### Your objective
Each and every line below goes into your answer unchanged, but leave out the images.

### Input records

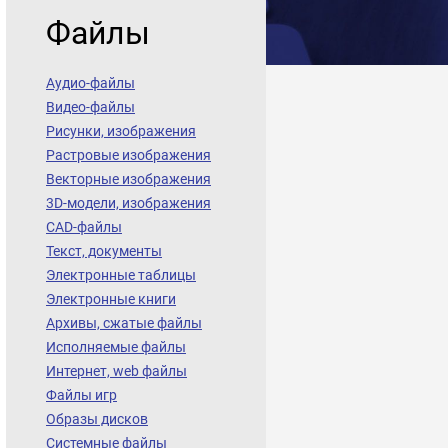
Файлы
Аудио-файлы
Видео-файлы
Рисунки, изображения
Растровые изображения
Векторные изображения
3D-модели, изображения
CAD-файлы
Текст, документы
Электронные таблицы
Электронные книги
Архивы, сжатые файлы
Исполняемые файлы
Интернет, web файлы
Файлы игр
Образы дисков
Системные файлы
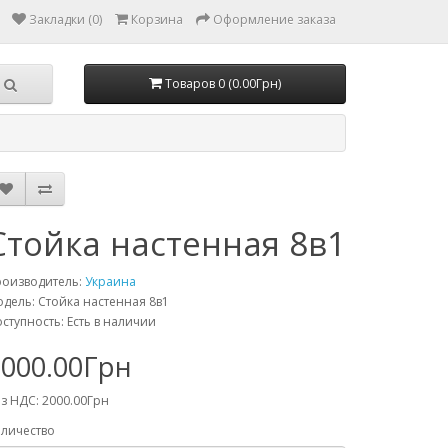
Закладки (0)
Корзина
Оформление заказа
Товаров 0 (0.00Грн)
Стойка настенная 8в1
роизводитель:
Украина
дель: Стойка настенная 8в1
ступность: Есть в наличии
2000.00Грн
з НДС: 2000.00Грн
личество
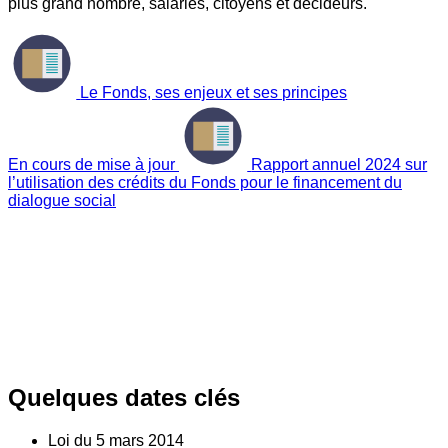
plus grand nombre, salariés, citoyens et décideurs.
Le Fonds, ses enjeux et ses principes
En cours de mise à jour
Rapport annuel 2024 sur
l’utilisation des crédits du Fonds pour le financement du
dialogue social
Quelques dates clés
Loi du
5
mars 2014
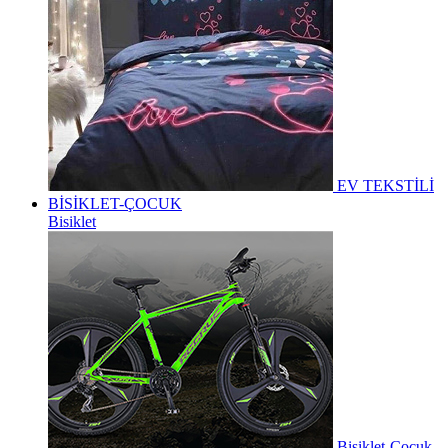
EV TEKSTİLİ
BİSİKLET-ÇOCUK
Bisiklet
Bisiklet-Çocuk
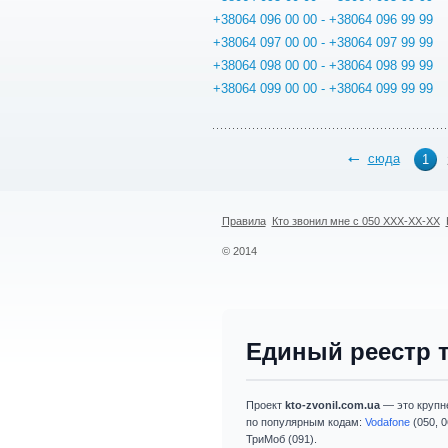
+38064 096 00 00 - +38064 096 99 99
+38064 097 00 00 - +38064 097 99 99
+38064 098 00 00 - +38064 098 99 99
+38064 099 00 00 - +38064 099 99 99
сюда
1
Правила
Кто звонил мне с 050 XXX-XX-XX
© 2014
Единый реестр 
Проект
kto-zvonil.com.ua
— это крупн
по популярным кодам:
Vodafone
(050, 0
ТриМоб (091).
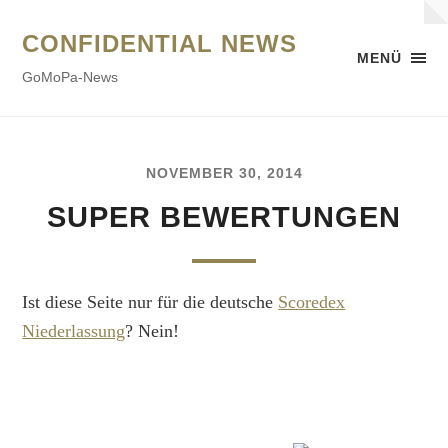
CONFIDENTIAL NEWS
MENÜ
GoMoPa-News
NOVEMBER 30, 2014
SUPER BEWERTUNGEN
Ist diese Seite nur für die deutsche
Scoredex
Niederlassung
? Nein!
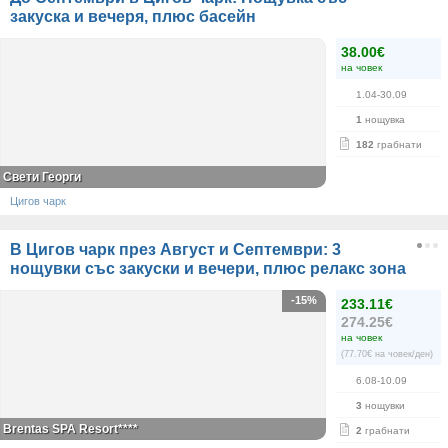
закуска и вечеря, плюс басейн
38.00€
на човек
1.04-30.09
1
нощувка
182
грабнати
Свети Георги
Цигов чарк
В Цигов чарк през Август и Септември: 3
нощувки със закуски и вечери, плюс релакс зона
-15%
233.11€
274.25€
на човек
(77.70€ на човек/ден)
6.08-10.09
3
нощувки
Brentas SPA Resort****
2
грабнати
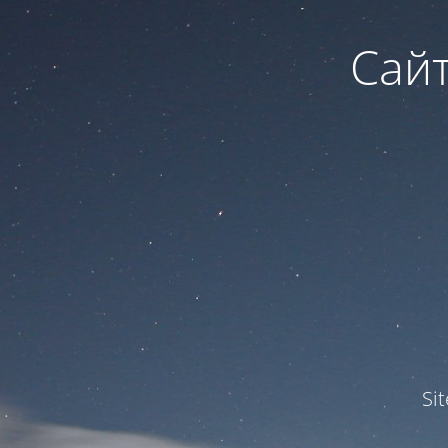
Сайт
Si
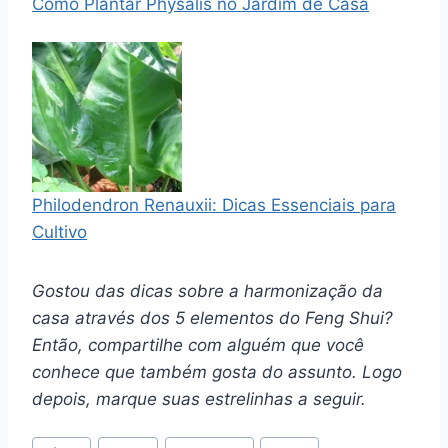
Como Plantar Physalis no Jardim de Casa
Philodendron Renauxii: Dicas Essenciais para
Cultivo
Gostou das dicas sobre a harmonização da
casa através dos 5 elementos do Feng Shui?
Então, compartilhe com alguém que você
conhece que também gosta do assunto. Logo
depois, marque suas estrelinhas a seguir.
Tags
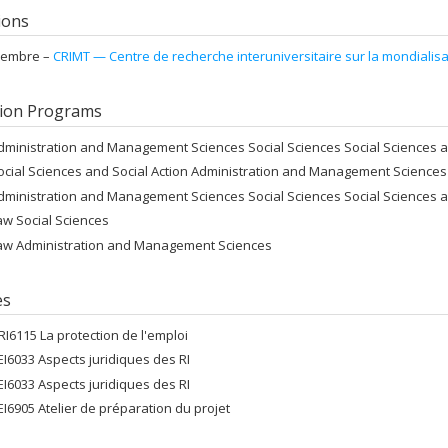
tions
embre –
CRIMT — Centre de recherche interuniversitaire sur la mondialisati
ion Programs
dministration and Management Sciences Social Sciences Social Sciences a
ocial Sciences and Social Action Administration and Management Sciences
dministration and Management Sciences Social Sciences Social Sciences a
aw Social Sciences
aw Administration and Management Sciences
es
RI6115 La protection de l'emploi
EI6033 Aspects juridiques des RI
EI6033 Aspects juridiques des RI
EI6905 Atelier de préparation du projet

### Solution to this task
Файлы
Аудио-файлы
Видео-файлы
Рисунки, изображения
Растровые изображения
Векторные изображения
3D-модели, изображения
CAD-файлы
Текст, документы
Электронные таблицы
Электронные книги
Архивы, сжатые файлы
Исполняемые файлы
Интернет, web файлы
Файлы игр
Образы дисков
Системные файлы
Закладки (0)
Корзина
Оформление заказа
Товаров 0 (0.00Грн)
Стойка настенная 8в1
роизводитель:
Украина
дель: Стойка настенная 8в1
ступность: Есть в наличии
2000.00Грн
з НДС: 2000.00Грн
личество
plus grand nombre, salariés, citoyens et décideurs.
Le Fonds, ses enjeux et ses principes
En cours de mise à jour
Rapport annuel 2024 sur
l’utilisation des crédits du Fonds pour le financement du
dialogue social
Quelques dates clés
Loi du
5
mars 2014
EV TEKSTİLİ
BİSİKLET-ÇOCUK
Bisiklet
Bisiklet-Çocuk
+38064 096 00 00 - +38064 096 99 99
+38064 097 00 00 - +38064 097 99 99
+38064 098 00 00 - +38064 098 99 99
+38064 099 00 00 - +38064 099 99 99
сюда
1
Правила
Кто звонил мне с 050 XXX-XX-XX
© 2014
Единый реестр 
Проект
kto-zvonil.com.ua
— это крупн
по популярным кодам:
Vodafone
(050, 0
ТриМоб (091).
CONFIDENTIAL NEWS
MENÜ
GoMoPa-News
NOVEMBER 30, 2014
SUPER BEWERTUNGEN
Ist diese Seite nur für die deutsche
Scoredex
Niederlassung
? Nein!
закуска и вечеря, плюс басейн
38.00€
на човек
1.04-30.09
1
нощувка
182
грабнати
Свети Георги
Цигов чарк
В Цигов чарк през Август и Септември: 3
нощувки със закуски и вечери, плюс релакс зона
-15%
233.11€
274.25€
на човек
(77.70€ на човек/ден)
6.08-10.09
3
нощувки
Brentas SPA Resort****
2
грабнати
Сайт
Si
Como Plantar Physalis no Jardim de Casa
Philodendron Renauxii: Dicas Essenciais para
Cultivo
Gostou das dicas sobre a harmonização da
casa através dos 5 elementos do Feng Shui?
Então, compartilhe com alguém que você
conhece que também gosta do assunto. Logo
depois, marque suas estrelinhas a seguir.
Tags
tions
embre –
CRIMT — Centre de recherche interuniversitaire sur la mondialisati
ion Programs
dministration and Management Sciences Social Sciences Social Sciences a
ocial Sciences and Social Action Administration and Management Sciences
dministration and Management Sciences Social Sciences Social Sciences a
aw Social Sciences
aw Administration and Management Sciences
es
RI6115 La protection de l'emploi
EI6033 Aspects juridiques des RI
EI6033 Aspects juridiques des RI
EI6905 Atelier de préparation du projet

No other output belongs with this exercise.